■ WORK TO BE COMPLETED
Write out the passage on phishing attacks and contact center security word for word, from its first sentence through its last.

■ READING PASSAGE
Organizations worldwide are struggling to ward off sophisticated phishing attacks. Unfortunately, traditional solutions are ill-equipped to defend against phishing attacks, whether they use deepfakes or other modern techniques. According to the 2024 Cybersecurity and Infrastructure Security Agency (CISA) Annual Report, 75% of organizations were targeted by phishing attacks last year, with a significant rise in AI-driven threats. In fact, 40% of these attacks involved deepfake technology, highlighting the growing sophistication of phishing attempts (CISA 2024 Annual Report).
Traditional solutions also take too many resources, require considerable effort from IT teams, and drastically affect productivity within contact centers.
With Continuous Authentication, contact centers can protect their infrastructure against phishing attacks and detect intruders before they can cause damage. Let’s look at some of the major phishing threats contact centers face and how Continuous Authentication defends against them.

■ RECORDS
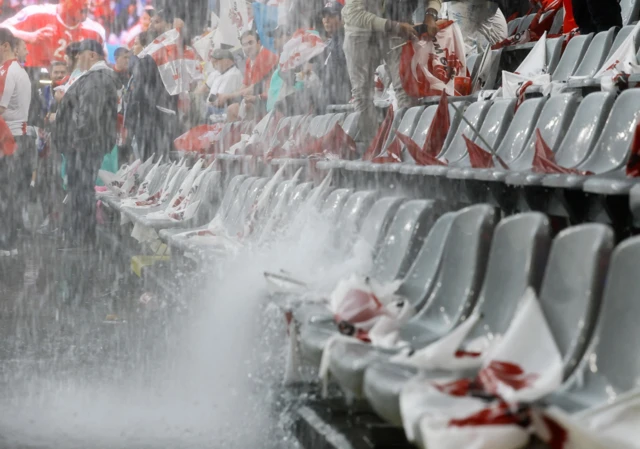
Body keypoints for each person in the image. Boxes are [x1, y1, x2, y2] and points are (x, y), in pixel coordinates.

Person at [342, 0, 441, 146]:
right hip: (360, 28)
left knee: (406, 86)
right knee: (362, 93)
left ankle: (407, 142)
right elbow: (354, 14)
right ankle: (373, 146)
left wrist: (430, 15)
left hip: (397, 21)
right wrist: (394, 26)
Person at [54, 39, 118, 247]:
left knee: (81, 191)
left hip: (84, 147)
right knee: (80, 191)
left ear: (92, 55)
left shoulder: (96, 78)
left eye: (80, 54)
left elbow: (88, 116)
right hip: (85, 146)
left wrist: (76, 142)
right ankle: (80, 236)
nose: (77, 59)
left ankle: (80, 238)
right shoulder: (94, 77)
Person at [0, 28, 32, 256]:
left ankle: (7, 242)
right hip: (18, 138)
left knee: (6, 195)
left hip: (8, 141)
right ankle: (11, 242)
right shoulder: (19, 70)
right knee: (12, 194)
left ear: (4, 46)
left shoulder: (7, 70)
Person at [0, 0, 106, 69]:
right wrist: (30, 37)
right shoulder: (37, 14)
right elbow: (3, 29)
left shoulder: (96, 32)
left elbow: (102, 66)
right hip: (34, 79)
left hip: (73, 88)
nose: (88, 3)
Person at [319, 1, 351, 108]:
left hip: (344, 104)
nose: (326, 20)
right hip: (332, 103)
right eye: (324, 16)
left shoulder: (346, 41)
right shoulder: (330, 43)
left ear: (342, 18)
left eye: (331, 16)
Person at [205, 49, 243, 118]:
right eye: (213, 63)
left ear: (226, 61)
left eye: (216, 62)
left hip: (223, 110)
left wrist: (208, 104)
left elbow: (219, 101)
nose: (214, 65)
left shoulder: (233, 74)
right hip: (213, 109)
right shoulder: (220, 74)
--
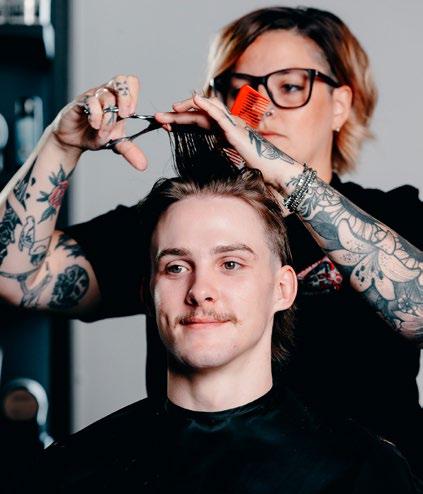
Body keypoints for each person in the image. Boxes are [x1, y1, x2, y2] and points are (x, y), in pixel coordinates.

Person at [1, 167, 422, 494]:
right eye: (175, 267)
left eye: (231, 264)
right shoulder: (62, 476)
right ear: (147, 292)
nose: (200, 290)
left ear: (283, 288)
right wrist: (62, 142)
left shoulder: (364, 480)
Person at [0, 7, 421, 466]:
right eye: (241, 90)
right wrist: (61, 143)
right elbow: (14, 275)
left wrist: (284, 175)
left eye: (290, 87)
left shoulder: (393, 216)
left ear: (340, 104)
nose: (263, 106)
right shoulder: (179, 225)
...
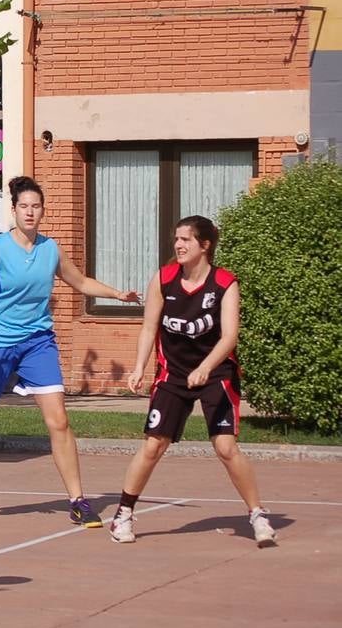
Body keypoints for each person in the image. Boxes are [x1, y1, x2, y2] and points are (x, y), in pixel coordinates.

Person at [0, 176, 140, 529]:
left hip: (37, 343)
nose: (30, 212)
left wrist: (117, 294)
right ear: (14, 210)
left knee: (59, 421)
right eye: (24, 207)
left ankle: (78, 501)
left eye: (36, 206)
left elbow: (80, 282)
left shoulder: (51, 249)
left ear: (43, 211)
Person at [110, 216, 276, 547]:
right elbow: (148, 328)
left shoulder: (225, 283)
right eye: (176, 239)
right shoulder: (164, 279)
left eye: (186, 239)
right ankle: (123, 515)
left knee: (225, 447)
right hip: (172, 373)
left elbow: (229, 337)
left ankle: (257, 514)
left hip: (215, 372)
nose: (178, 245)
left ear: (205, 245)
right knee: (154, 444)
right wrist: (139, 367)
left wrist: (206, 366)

■ RESPONSE TO THE TASK
Organizations worldwide are struggling to ward off sophisticated phishing attacks. Unfortunately, traditional solutions are ill-equipped to defend against phishing attacks, whether they use deepfakes or other modern techniques. According to the 2024 Cybersecurity and Infrastructure Security Agency (CISA) Annual Report, 75% of organizations were targeted by phishing attacks last year, with a significant rise in AI-driven threats. In fact, 40% of these attacks involved deepfake technology, highlighting the growing sophistication of phishing attempts (CISA 2024 Annual Report).
Traditional solutions also take too many resources, require considerable effort from IT teams, and drastically affect productivity within contact centers.
With Continuous Authentication, contact centers can protect their infrastructure against phishing attacks and detect intruders before they can cause damage. Let’s look at some of the major phishing threats contact centers face and how Continuous Authentication defends against them.